Я повернулся на живот и уткнулся лицом в подушку, не в силах более слушать это. Но Кадарин продолжал говорить, и в голосе его звучала та же боль.
— Она сама пошла туда — и ты знаешь, чем это кончилось. Любая женщина погибла бы! Прямо из объятий любовника — сразу в такое мощное поле! За это я тебя и возненавидел…
В голосе его вдруг появились нотки глубокого сочувствия.
— Мне ведь и в голову не приходило, что ты мог об этом не знать! Черт, ты же сам был совсем мальчишкой! Малые дети, ты да Марджори… А я никогда и не рассказывал тебе ничего особенного о Шарре, не предупреждал… Ад Зандру, и ты еще говоришь о мести!..
Внезапно он успокоился. Успокоился совершенно. Потом ровным голосом четко выговорил:
— Однажды я послал тебе вызов. Я аннулирую его.
Я поднял на него глаза. Да, он поклялся отнять у меня жизнь. Это торжественно взятое на себя обязательство, по законам Дарковера, не имеет обратной силы, пока мы оба живы. Если бы меня убил кто-то другой, по закону именно Кадарин должен был бы выследить и убить моего убийцу. Но законы Дарковера все больше утрачивали смысл. Мы сами становились свидетелями этого процесса. Я не узнал собственного голоса, когда ответил ему:
— Хорошо. Я принимаю твой отказ от поединка.

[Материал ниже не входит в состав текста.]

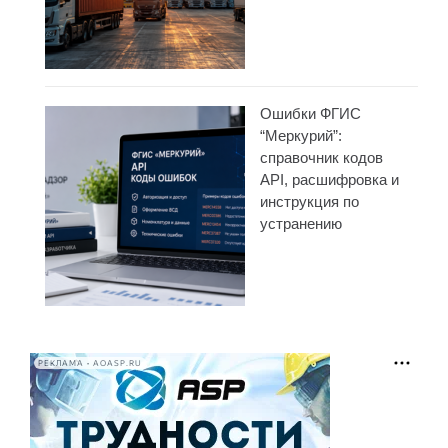
Ошибки ФГИС
“Меркурий”:
справочник кодов
API, расшифровка и
инструкция по
устранению
РЕКЛАМА • AOASP.RU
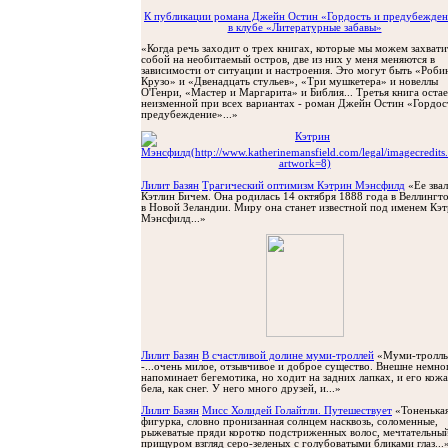
К публикации романа Джейн Остин «Гордость и предубежде
в клубе «Литературные забавы»
«Когда речь заходит о трех книгах, которые мы можем захвати
собой на необитаемый остров, две из них у меня меняются в
зависимости от ситуации и настроения. Это могут быть «Роби
Крузо» и «Двенадцать стульев», «Три мушкетера» и новеллы
О'Генри, «Мастер и Маргарита» и Библия... Третья книга остае
неизменной при всех вариантах - роман Джейн Остин «Гордос
предубеждение»...»
Лилит Базян
Трагический оптимизм Кэтрин Мэнсфилд
«Ее зва
Кэтлин Бичем. Она родилась 14 октября 1888 года в Веллингто
в Новой Зеландии. Миру она станет известной под именем Кэ
Мэнсфилд...»
Лилит Базян
В счастливой долине муми-троллей
«Муми-тролль
-...oчень милое, отзывчивое и доброе существо. Внешне немно
напоминает бегемотика, но ходит на задних лапках, и его кожа
бела, как снег. У него много друзей, и...»
Лилит Базян
Мисс Холидей Голайтли. Путешествует
«Тоненька
фигурка, словно пронизанная солнцем насквозь, соломенные,
рыжеватые пряди коротко подстриженных волос, мечтательный
прищуром взгляд серо-зеленых с голубоватыми бликами глаз...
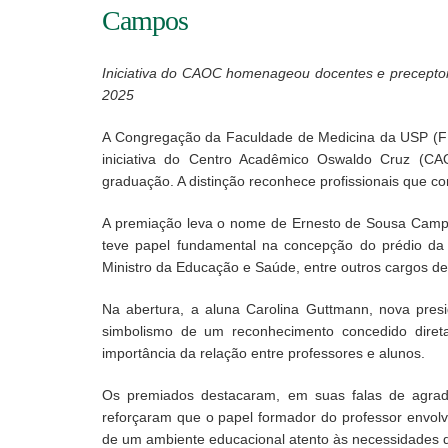
Campos
Iniciativa do CAOC homenageou docentes e precept
2025
A Congregação da Faculdade de Medicina da USP (F
iniciativa do Centro Acadêmico Oswaldo Cruz (CA
graduação. A distinção reconhece profissionais que c
A premiação leva o nome de Ernesto de Sousa Campos
teve papel fundamental na concepção do prédio da 
Ministro da Educação e Saúde, entre outros cargos d
Na abertura, a aluna Carolina Guttmann, nova presi
simbolismo de um reconhecimento concedido direta
importância da relação entre professores e alunos.
Os premiados destacaram, em suas falas de agrad
reforçaram que o papel formador do professor envolv
de um ambiente educacional atento às necessidades 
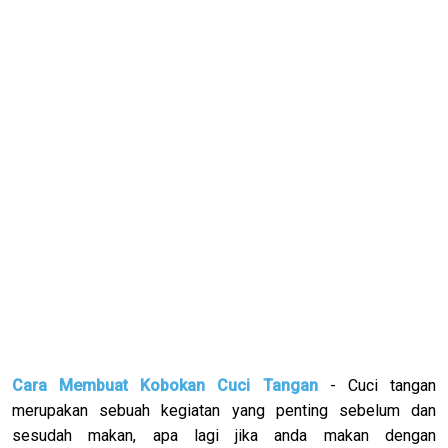
Cara Membuat Kobokan Cuci Tangan
- Cuci tangan
merupakan sebuah kegiatan yang penting sebelum dan
sesudah makan, apa lagi jika anda makan dengan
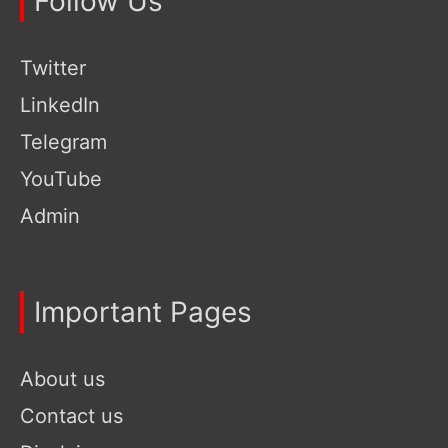
Follow Us
Twitter
LinkedIn
Telegram
YouTube
Admin
Important Pages
About us
Contact us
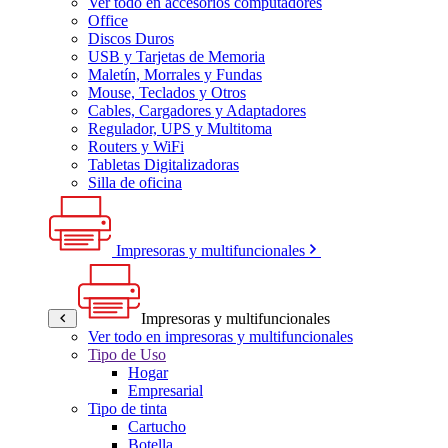
Ver todo en accesorios computadores
Office
Discos Duros
USB y Tarjetas de Memoria
Maletín, Morrales y Fundas
Mouse, Teclados y Otros
Cables, Cargadores y Adaptadores
Regulador, UPS y Multitoma
Routers y WiFi
Tabletas Digitalizadoras
Silla de oficina
Impresoras y multifuncionales
Impresoras y multifuncionales
Ver todo en impresoras y multifuncionales
Tipo de Uso
Hogar
Empresarial
Tipo de tinta
Cartucho
Botella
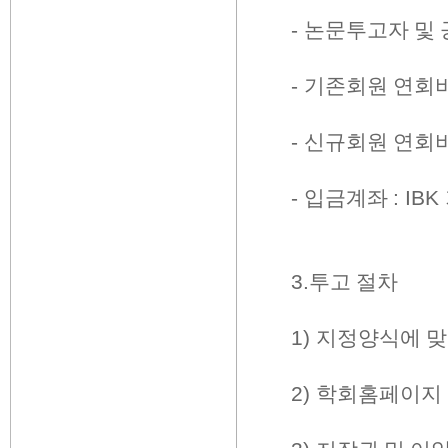
-
논문투고자 및 
-
기존회원 연회
-
신규회원 연회
-
입금계좌
: IBK
3.
투고 절차
1)
지정양식에 맞
2)
학회홈페이지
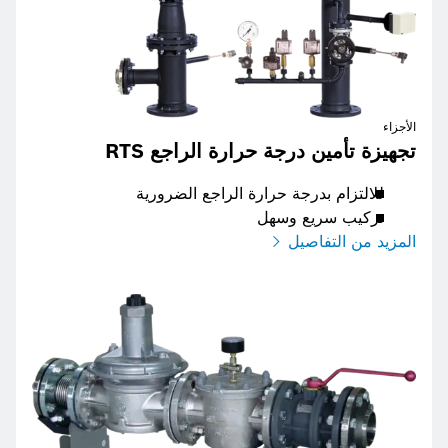
الأجزاء
تجهيزة تأمين درجة حرارة الراجع RTS
للالتزام بدرجة حرارة الراجع الضرورية
تركيب سريع وسهل
المزيد من التفاصيل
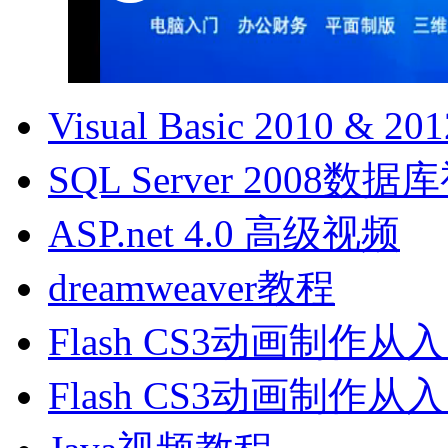
Visual Basic 2010 &
SQL Server 2008数
ASP.net 4.0 高级视频
dreamweaver教程
Flash CS3动画制作
Flash CS3动画制作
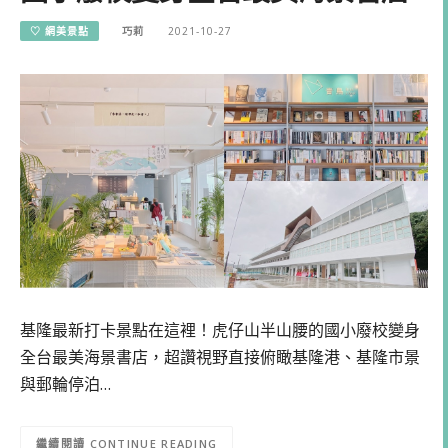
♡ 網美景點
巧莉
2021-10-27
基隆最新打卡景點在這裡！虎仔山半山腰的國小廢校變身
全台最美海景書店，超讚視野直接俯瞰基隆港、基隆市景
與郵輪停泊…
CONTINUE READING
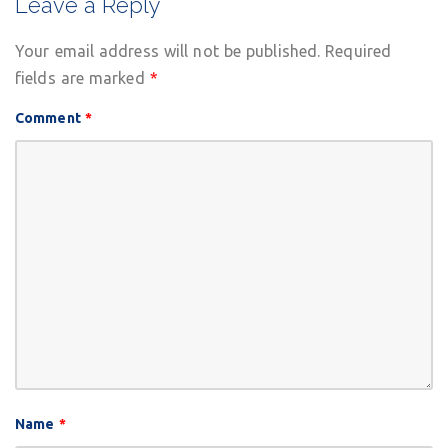
Leave a Reply
Your email address will not be published.
Required
fields are marked
*
Comment
*
Name
*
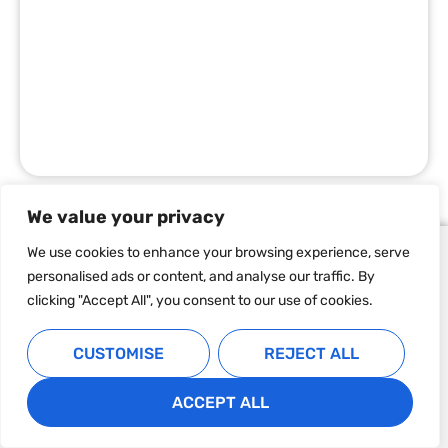
We value your privacy
We use cookies to enhance your browsing experience, serve
personalised ads or content, and analyse our traffic. By
A propos
clicking "Accept All", you consent to our use of cookies.
CUSTOMISE
REJECT ALL
Mentions légales et politique de confidentialité
Foire Aux Questions
ACCEPT ALL
Conditions générale de vente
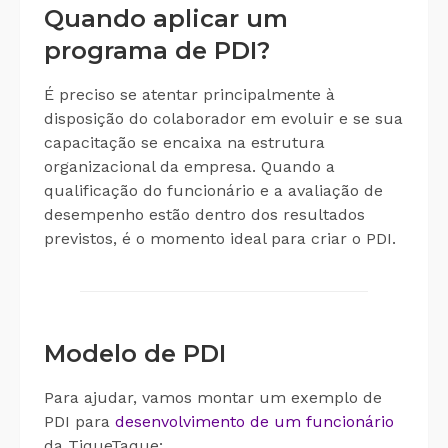
Quando aplicar um
programa de PDI?
É preciso se atentar principalmente à
disposição do colaborador em evoluir e se sua
capacitação se encaixa na estrutura
organizacional da empresa. Quando a
qualificação do funcionário e a avaliação de
desempenho estão dentro dos resultados
previstos, é o momento ideal para criar o PDI.
Modelo de PDI
Para ajudar, vamos montar um exemplo de
PDI para
desenvolvimento de um funcionário
da TiqueTaque:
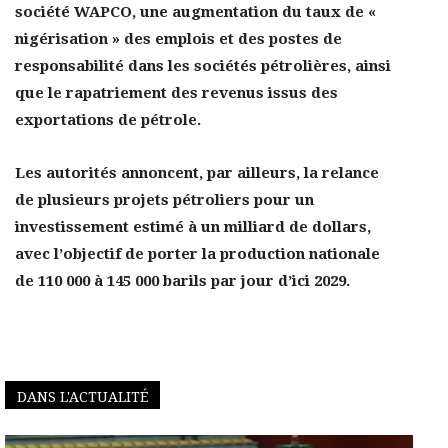
société WAPCO, une augmentation du taux de «
nigérisation » des emplois et des postes de
responsabilité dans les sociétés pétrolières, ainsi
que le rapatriement des revenus issus des
exportations de pétrole.
Les autorités annoncent, par ailleurs, la relance
de plusieurs projets pétroliers pour un
investissement estimé à un milliard de dollars,
avec l’objectif de porter la production nationale
de 110 000 à 145 000 barils par jour d’ici 2029.
DANS L'ACTUALITÉ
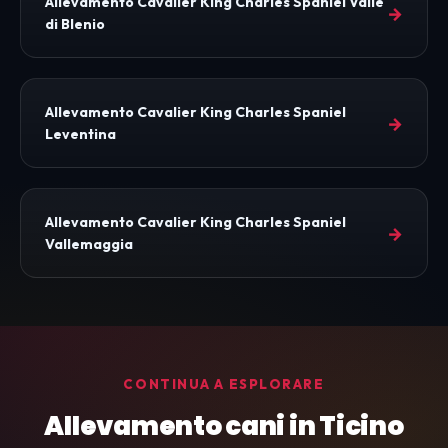
Allevamento Cavalier King Charles Spaniel Valle
→
di Blenio
Allevamento Cavalier King Charles Spaniel
→
Leventina
Allevamento Cavalier King Charles Spaniel
→
Vallemaggia
CONTINUA A ESPLORARE
Allevamento cani in Ticino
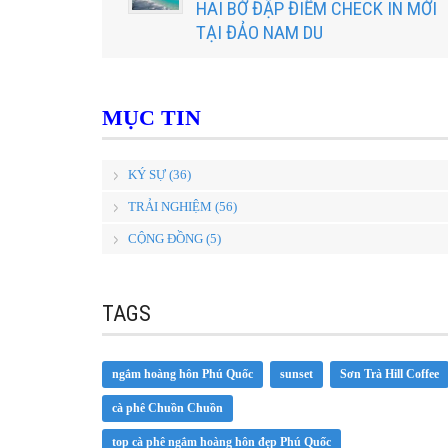
HAI BỜ ĐẬP ĐIỂM CHECK IN MỚI
TẠI ĐẢO NAM DU
MỤC TIN
KÝ SỰ (36)
TRẢI NGHIỆM (56)
CỘNG ĐỒNG (5)
TAGS
ngắm hoàng hôn Phú Quốc
sunset
Sơn Trà Hill Coffee
cà phê Chuồn Chuồn
top cà phê ngắm hoàng hôn đẹp Phú Quốc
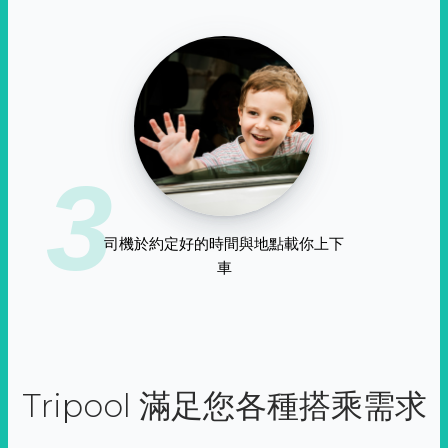
3
司機於約定好的時間與地點載你上下
車
Tripool 滿足您各種搭乘需求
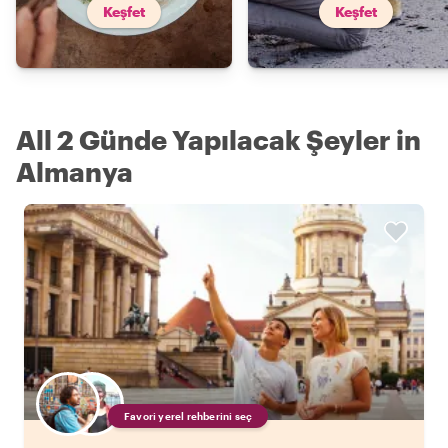
Keşfet
Keşfet
All 2 Günde Yapılacak Şeyler in
Almanya
Favori yerel rehberini seç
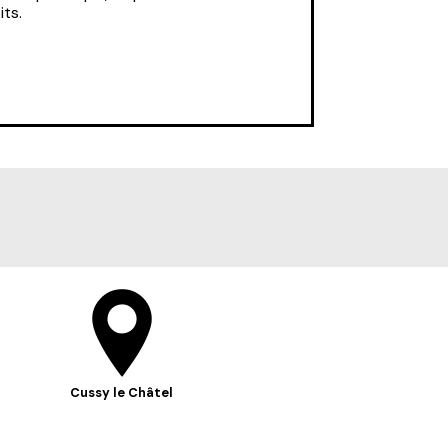
its.
Cussy le Châtel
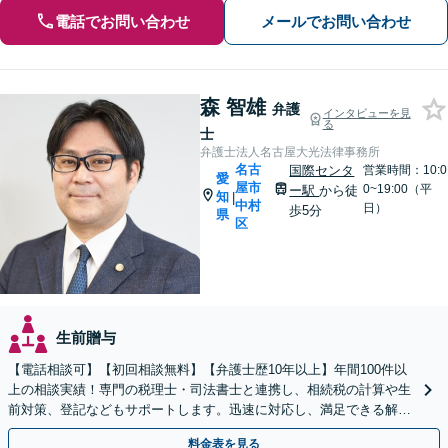
電話でお問い合わせ
メールでお問い合わせ
森 智雄
弁護
インタビューを見
る
士
弁護士法人名古屋大光法律事務所
名古
国際センタ
営業時間：10:0
愛
屋市
0~19:00（平
ー駅
から徒
知
|
中村
日）
歩5分
県
区
生前贈与
【電話相談可】【初回相談無料】【弁護士歴10年以上】年間100件以
上の相談実績！専門の税理士・司法書士と連携し、相続税の計算や生
前対策、登記などもサポートします。迅速に対応し、満足できる解決
を目指します【名古屋駅10分】【休日・夜間面談可】
料金表を見る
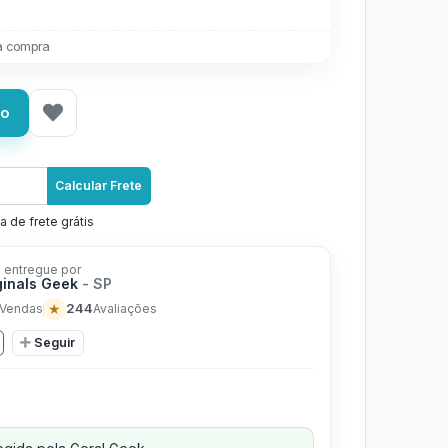
a compra
ho
Calcular Frete
a de frete grátis
 entregue por
ginals Geek
- SP
★
244
Vendas
Avaliações
Seguir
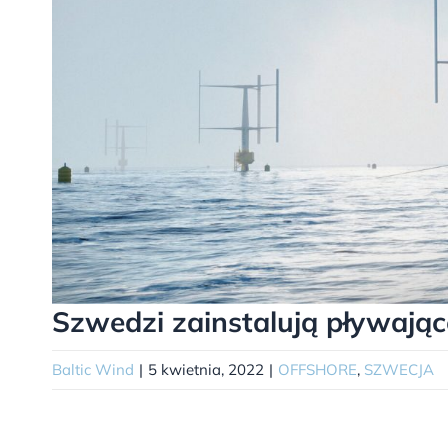
Szwedzi zainstalują pływają
Baltic Wind
|
5 kwietnia, 2022
|
OFFSHORE
,
SZWECJA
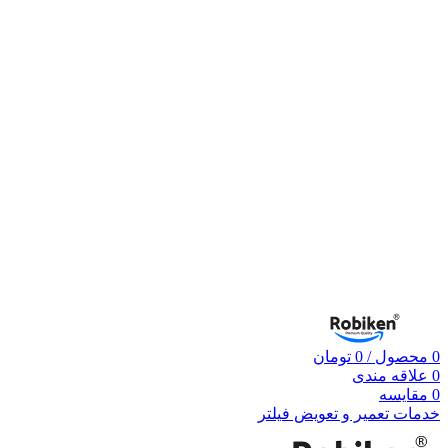
0
محصول
/
0
تومان
0
علاقه مندی
0
مقایسه
خدمات تعمیر و تعویض فیلتر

Мрачно, без улыбок, мы пожали друг другу руки.
— Скажи мне только вот что, — устало проговорил я. — Как получилось, что я стал отцом ребенка Тайры?
На его измученном лице появилось ироничное выражение.
— А я думал, ты и сам все понял. Ты же телепат, Элтон!
Проклятье! Сколько же можно!
А он продолжал ровно:
— Тайра никогда мне этого так и не простила. А я так любил Марджу, что она буквально бесилась от ревности. И отказалась держать девочку там, где я мог бы все время ее видеть. — Лицо его вдруг снова исказилось. — Я убью Тайру! Я поклялся, что не позволю никому использовать Марджу в гнусных играх. Но я не сумел обеспечить ее безопасность. Тайра так долго притворялась, что ненавидит девочку… О, боги! Великие боги! Я сам уничтожаю все, что люблю! — Я вздрогнул, такое отчаяние прозвучало в этом крике. А Кадарин внезапно повернулся, вскочил и бросился вон, с такой силой захлопнув за собой дверь, что задрожали стены.
Глава XV
Вероятно, я заснул.
А когда открыл глаза, рядом со мной в пустой комнатке стояла на коленях Каллина. Глаза ее были полны слез; она держала меня за руку, но не говорила ни слова. Я хотел обнять ее, прижать к себе, но сказанное Кадарином все еще сдерживало меня, наполняя ужасом. Ради ее жизни я не осмеливался к ней прикоснуться.
Теперь нам будет гораздо труднее, чем раньше. Я чувствовал, не знаю уж как, что у Каллины больше нет сил сопротивляться. В ней более не ощущалось той холодной гордости и уверенности в правоте своих поступков, что была прежде.